Bisnis.com, JAKARTA- Penyelesaian RUU Cipta Kerja diyakini pelaku usaha dapat meningkatkan kepercayaan investor untuk menanamkan modal di Indonesia. Aturan tersebut dinilai bisa mengurai berbagai kendala investasi yang kerap mempersulit realisasi.
“Kalau pembahasan RUU ini berlanjut dan hasilnya dipandang kondusif tentu akan menjadi daya tarik dan memberi keyakinan bagi investor,” ujar Ketua Umum Asosiasi Pengusaha Indonesia Hariyadi Sukamdani kala dihubungi, Rabu (22/7/2020).
Dampak utama kepastian hukum dalam RUU Cipta Kerja sendiri disebut Hariyadi bakal dirasakan oleh sektor padat karya, terutama pada usaha berskala mikro dan kecil menengah yang tidak akan terikat pada regulasi upah minimum.
“Jika sektor UMKM dilepaskan dari regulasi upah minimum, itu akan menampung pekerja. Penyerapannya akan lebih baik. Jika dilepas dari regulasi ini nanti yang berjalan supply and demand,” lanjut Hariyadi.
Kendati demikian, dia tak memungkiri bahwa geliat investasi di dalam negeri bakal tergantung pula pada tingkat konsumsi di masyarakat. Kondisi permintaan pasar sendiri disebut Hariyadi bakal amat tergantung pada penanggulangan pandemi.
Dengan demikian, dia menyarankan agar upaya pemulihan ekonomi dapat dilakukan sejalan dengan pembenahan sektor kesehatan.
Baca Juga
Wakil Ketua Umum Kamar Dagang dan Industri (Kadin) Indonesia bidang Hubungan Internasional Shinta Widjaja Kamdani mengemukakan bahwa penurunan realisasi investasi pada kuartal II/2020 merupakan hal yang wajar di tengah pandemi yang tak mendukung aksi ekspansi bisnis. Dia pun mengemukakan bahwa penurunan realisasi investasi pada periode ini cenderung rendah.
Guna menarik lebih banyak investasi pada masa mendatang, Shinta pun menyatakan bahwa pengesahan RUU Cipta Kerja bakal menjadi cara tercepat, terutama dalam mengurai tumpang tindih aturan yang kerap menjadi batu sandungan investasi.
“Ketidakpastian atas proyeksi biaya investasi kunci seperti tanah dan biaya tenaga kerja hampir semuanya bisa diminimalisir atau diselesaikan melalui RUU Ciptaker. Pengesahan harus dilakukan secepatnya, apalagi jika targetnya adalah untuk menarik relokasi industri dari China,” papar Shinta.

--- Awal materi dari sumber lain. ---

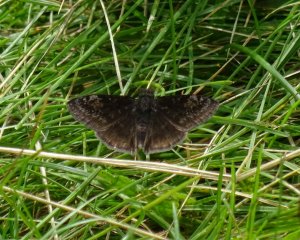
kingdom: Animalia
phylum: Arthropoda
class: Insecta
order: Lepidoptera
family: Hesperiidae
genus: Gesta
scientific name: Gesta
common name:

Dia mengatakan relokasi industri dari Negeri Panda sejatinya telah mulai terjadi sejak awal tahun lalu sebagai imbas dari perang dagang antara China dan Amerika Serikat. Shinta menilai Indonesia cenderung terlambat melihat peluang jika dibandingkan dengan negara lain seperti Thailand dan Vietnam yang lebih sigap.
“Mereka telah lebih dulu melakukan perbaikan iklim usaha dan investasi di negaranya sehingga mereka lebih dilihat basis produksi alternatif China di Asean dibandingkan Indonesia,” katanya.
Pengesahan RUU Cipta Kerja pun dinilai perlu guna mengakomodasi masuknya aliran dana mengingat pelaku usaha di dalam negeri cenderung kesulitan mencari dana untuk mempertahankan bisnis usai krisis Covid-19.
Kemampuan permodalan dengan mengandalkan dana di dalam negeri pun disebut Shinta terbatas di tengah kebutuhan investasi yang kemungkinan melonjak.
Lebih lanjut, Shinta menyebutkan bahwa semua sektor masih memiliki peluang untuk diperbesar kapasitasnya. Meski demikian, dia menekankan bahwa kebutuhan utama Indonesia ke depannya bakal terletak pada industri padat karya seperti manufaktur hulu untuk pemrosesan bahan baku.
Dengan demikian, produk yang dihasilkan di dalam negeri dapat memiliki nilai tambah dan masuk dalam rantai pasok global.
“Selain itu, kita masih perlu investasi di infrastruktur kesehatan dan teknologi informasi karena kebutuhannya pasca Covid-19 akan terus meningkat di seluruh Indonesia,” pungkas Shinta.